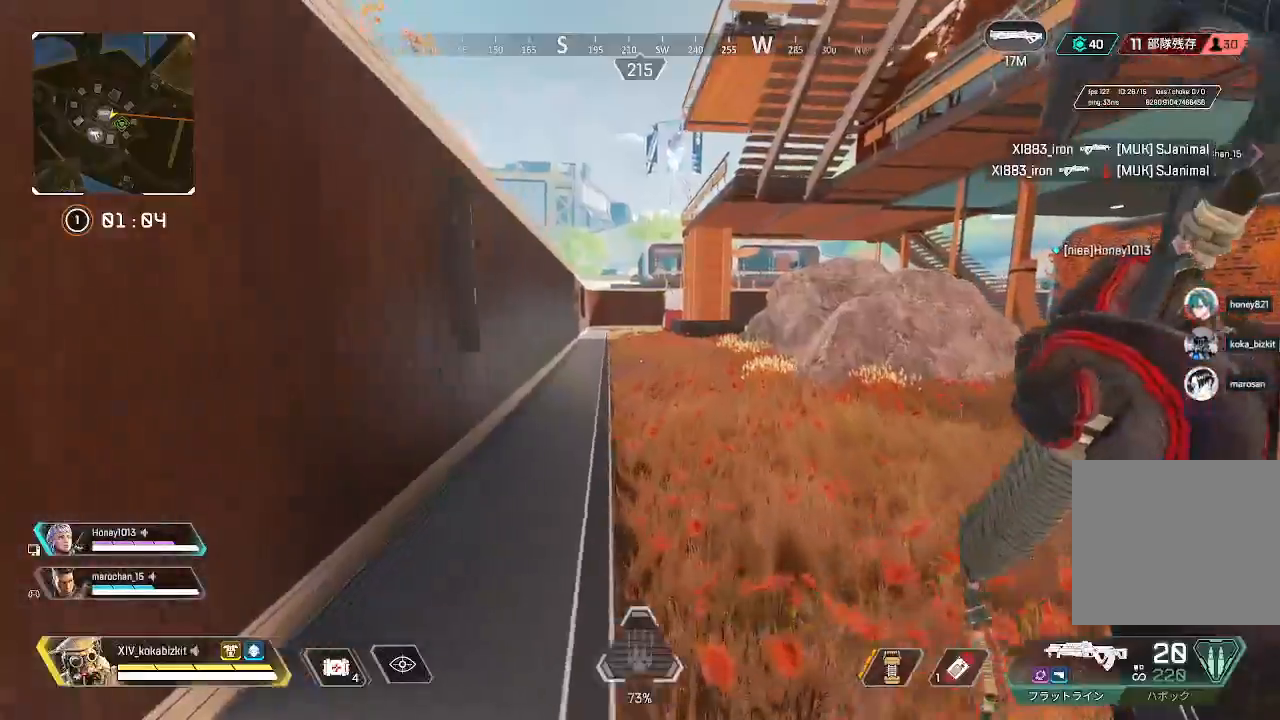
{"dt_ms": 500, "buttons": [], "left_stick": "up", "right_stick": "center", "events": [[117, "START", "down"], [267, "START", "up"]]}
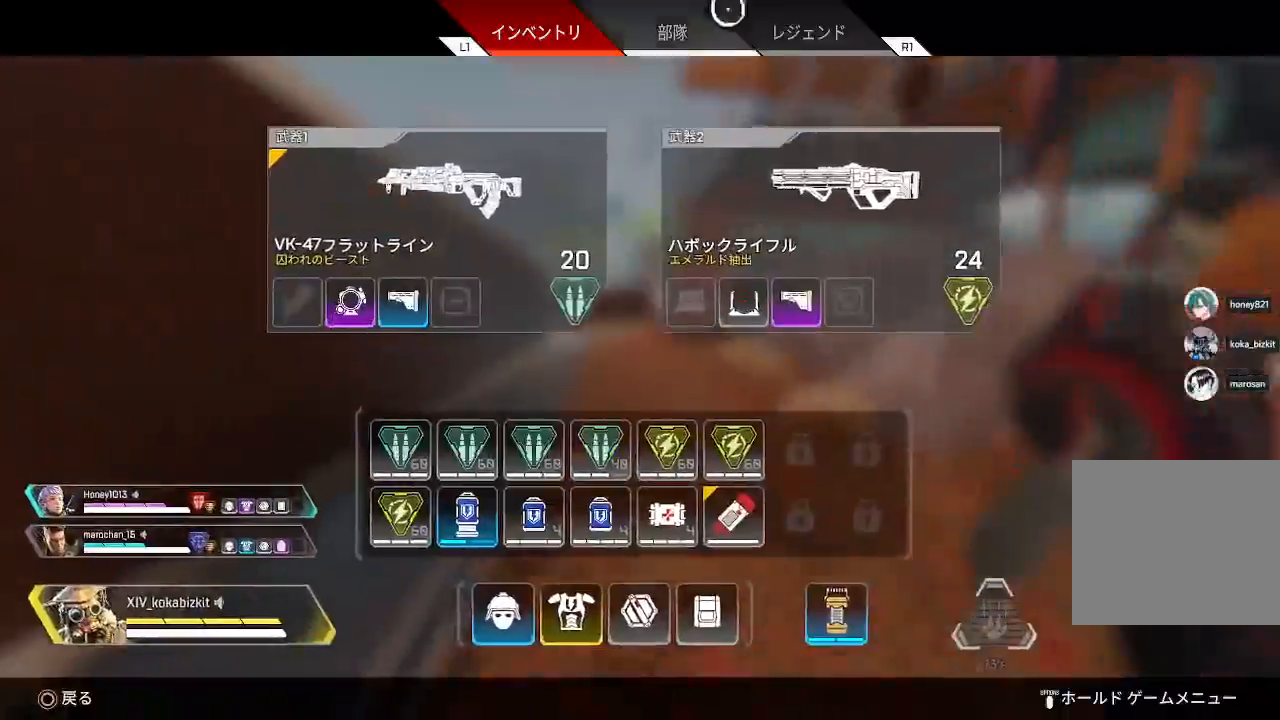
{"dt_ms": 500, "buttons": ["L1"], "left_stick": "up", "right_stick": "center", "events": [[183, "START", "down"], [283, "START", "up"], [483, "L1", "down"]]}
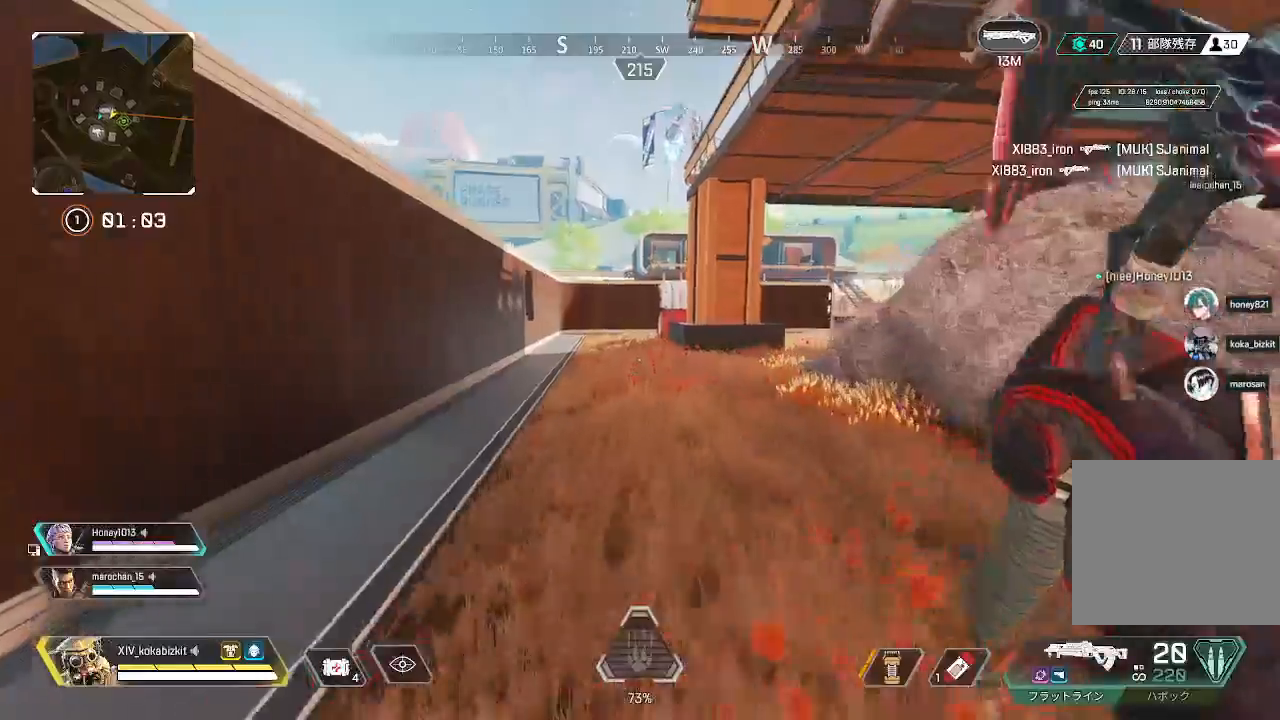
{"dt_ms": 1000, "buttons": [], "left_stick": "up-right", "right_stick": "up-right"}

**Task:** The task requires that every line above be transcribed exactly, without the images.

**Output of the task:**
{"dt_ms": 500, "buttons": [], "left_stick": "up", "right_stick": "center", "events": [[117, "START", "down"], [267, "START", "up"]]}
{"dt_ms": 500, "buttons": ["L1"], "left_stick": "up", "right_stick": "center", "events": [[183, "START", "down"], [283, "START", "up"], [483, "L1", "down"]]}
{"dt_ms": 1000, "buttons": [], "left_stick": "up-right", "right_stick": "up-right"}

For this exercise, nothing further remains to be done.